The portrait follows that completed by Mrs Cameron in 2013, Laa Tinvaal, which depicted a scene with Manx dancers, the crowds and dignitaries with Tynwald Hill in the background.
This second work shows the Bishop in the parish church of Saint John the Baptist in his convocational robes holding the diocesan crozier, presented to the See in 1908 by Miss Mary Talbot in remembrance of her late father, the Rev Theophilus Talbot.
Russian-born Mrs Cameron, who works out of her studio at her home in Braddan, explained: ‘I came to live in the Island nine years ago and, long before I went to St John’s on Tynwald Day, watched the ceremony live on television. Immediately I became interested in the pageantry and the central characters, among them the Bishop, who kindly agreed to sit for the portrait. I chose to place him in the church because, on Tynwald Day, everything starts there with the service, such an important part of the ceremony.

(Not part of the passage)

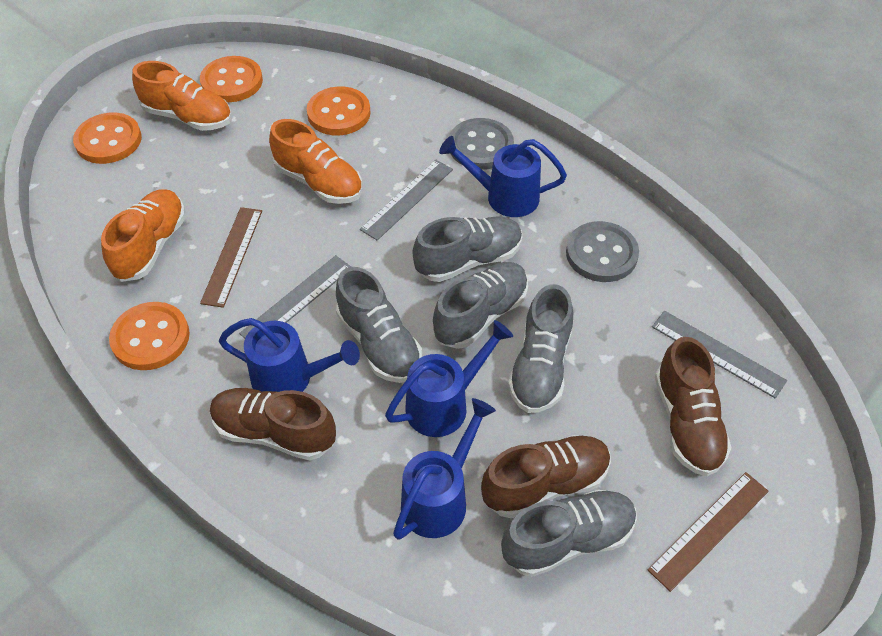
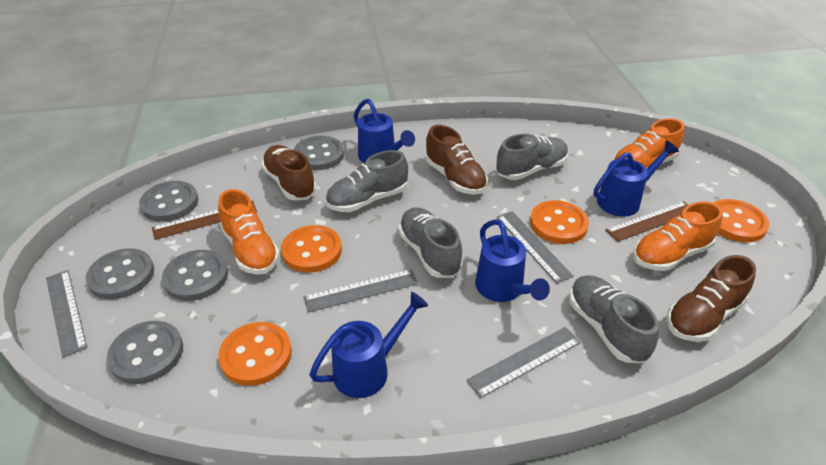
grey button: [449,118,514,170] [566,221,639,282] = 2 -> [86,248,154,299] [107,321,183,384] [139,181,198,222] [162,250,228,301] [294,136,344,170] = 5
grey ruler: [239,255,351,338] [360,160,453,240] [652,311,787,398] = 3 -> [46,270,87,357] [303,269,418,313] [467,327,580,398] [497,211,573,283] = 4
grey shoe: [336,267,422,383] [413,216,523,282] [433,262,528,349] [501,489,637,577] [508,284,573,413] = 5 -> [326,150,408,212] [398,207,463,278] [496,134,569,180] [569,275,659,363] = 4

‘On Tynwald Day last year the Bishop gave me a tour of the church. Dedicated to Saint John the Baptist, the Island’s patron saint, the church holds many key features which tie it closely to the Manx Parliament. I decided not to paint the interior in detail because I did not want it to detract attention from the Bishop. Instead I chose to suggest the setting by including only a few selected recognisable elements: the carved wooden furniture and a stained glass panel depicting two important Manx saints, St. Lupus, founder of Malew Church and St. Runius, who founded Marown Church.
‘I was especially keen to depict the crozier as it is heavy with symbolism and, as well as featuring the Three Legs of Man, bears the diocesan arms on one side and a representation of Saint Maughold in a curragh looking up to a star on the other.
‘I had five sittings with the Bishop who, so I could study them closely, generously left with me his robes and the crozier, the intricate silverwork of which proved something of a new challenge for me in this painting where I wanted to capture the moment just before he delivers his blessing to the congregation.’
On viewing the completed portrait the Bishop said: ‘Svetlana’s Tynwald Day painting is brilliant and quite remarkable in its attention both to the spirit and the detail. The thought that succeeding generations may look at this painting fills me with a sense of respect that a photograph never could achieve. I find that my eye is drawn to the right hand reaching out for the Bible; for me, that expresses the meaning of my ministry.’
Fittingly, in the year when the Isle of Man celebrates its artistic and cultural life in Island of Culture 2014, the painting is to go on public display in St German’s Cathedral as part of the permanent collection, following its unveiling there on Sunday January 19th.